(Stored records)
* BEGIN *
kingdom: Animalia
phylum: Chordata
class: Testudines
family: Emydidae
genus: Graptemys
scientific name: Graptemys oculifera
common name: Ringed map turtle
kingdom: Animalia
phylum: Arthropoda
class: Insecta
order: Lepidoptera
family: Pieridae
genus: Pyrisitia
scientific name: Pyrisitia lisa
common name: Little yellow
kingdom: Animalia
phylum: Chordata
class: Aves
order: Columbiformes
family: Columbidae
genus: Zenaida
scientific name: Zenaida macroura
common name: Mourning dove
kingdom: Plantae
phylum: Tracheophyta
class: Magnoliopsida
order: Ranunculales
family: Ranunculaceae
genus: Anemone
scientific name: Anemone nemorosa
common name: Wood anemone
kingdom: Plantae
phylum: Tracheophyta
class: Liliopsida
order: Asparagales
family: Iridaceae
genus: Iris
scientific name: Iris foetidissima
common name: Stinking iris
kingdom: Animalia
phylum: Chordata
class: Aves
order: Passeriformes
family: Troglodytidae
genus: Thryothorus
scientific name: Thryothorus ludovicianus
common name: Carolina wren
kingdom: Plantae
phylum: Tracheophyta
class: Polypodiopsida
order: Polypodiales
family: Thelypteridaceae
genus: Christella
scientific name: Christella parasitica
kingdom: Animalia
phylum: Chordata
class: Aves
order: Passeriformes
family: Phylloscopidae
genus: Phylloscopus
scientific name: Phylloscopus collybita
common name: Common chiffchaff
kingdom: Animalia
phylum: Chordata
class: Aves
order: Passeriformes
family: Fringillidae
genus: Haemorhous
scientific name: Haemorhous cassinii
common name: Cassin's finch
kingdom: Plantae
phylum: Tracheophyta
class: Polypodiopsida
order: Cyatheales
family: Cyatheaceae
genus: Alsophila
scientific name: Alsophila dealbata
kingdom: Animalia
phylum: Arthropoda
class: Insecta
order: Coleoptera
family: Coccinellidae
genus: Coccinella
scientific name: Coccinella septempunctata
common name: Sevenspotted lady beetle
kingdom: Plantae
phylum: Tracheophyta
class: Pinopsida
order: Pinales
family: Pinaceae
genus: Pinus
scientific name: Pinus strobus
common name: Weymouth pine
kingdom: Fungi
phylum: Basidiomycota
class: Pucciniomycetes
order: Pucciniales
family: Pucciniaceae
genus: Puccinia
* END *
__YOUR INSTRUCTIONS__:
Copy out every line of the entries above word for word, keeping the original order.

__WRITTEN RESPONSE__:
kingdom: Animalia
phylum: Chordata
class: Testudines
family: Emydidae
genus: Graptemys
scientific name: Graptemys oculifera
common name: Ringed map turtle
kingdom: Animalia
phylum: Arthropoda
class: Insecta
order: Lepidoptera
family: Pieridae
genus: Pyrisitia
scientific name: Pyrisitia lisa
common name: Little yellow
kingdom: Animalia
phylum: Chordata
class: Aves
order: Columbiformes
family: Columbidae
genus: Zenaida
scientific name: Zenaida macroura
common name: Mourning dove
kingdom: Plantae
phylum: Tracheophyta
class: Magnoliopsida
order: Ranunculales
family: Ranunculaceae
genus: Anemone
scientific name: Anemone nemorosa
common name: Wood anemone
kingdom: Plantae
phylum: Tracheophyta
class: Liliopsida
order: Asparagales
family: Iridaceae
genus: Iris
scientific name: Iris foetidissima
common name: Stinking iris
kingdom: Animalia
phylum: Chordata
class: Aves
order: Passeriformes
family: Troglodytidae
genus: Thryothorus
scientific name: Thryothorus ludovicianus
common name: Carolina wren
kingdom: Plantae
phylum: Tracheophyta
class: Polypodiopsida
order: Polypodiales
family: Thelypteridaceae
genus: Christella
scientific name: Christella parasitica
kingdom: Animalia
phylum: Chordata
class: Aves
order: Passeriformes
family: Phylloscopidae
genus: Phylloscopus
scientific name: Phylloscopus collybita
common name: Common chiffchaff
kingdom: Animalia
phylum: Chordata
class: Aves
order: Passeriformes
family: Fringillidae
genus: Haemorhous
scientific name: Haemorhous cassinii
common name: Cassin's finch
kingdom: Plantae
phylum: Tracheophyta
class: Polypodiopsida
order: Cyatheales
family: Cyatheaceae
genus: Alsophila
scientific name: Alsophila dealbata
kingdom: Animalia
phylum: Arthropoda
class: Insecta
order: Coleoptera
family: Coccinellidae
genus: Coccinella
scientific name: Coccinella septempunctata
common name: Sevenspotted lady beetle
kingdom: Plantae
phylum: Tracheophyta
class: Pinopsida
order: Pinales
family: Pinaceae
genus: Pinus
scientific name: Pinus strobus
common name: Weymouth pine
kingdom: Fungi
phylum: Basidiomycota
class: Pucciniomycetes
order: Pucciniales
family: Pucciniaceae
genus: Puccinia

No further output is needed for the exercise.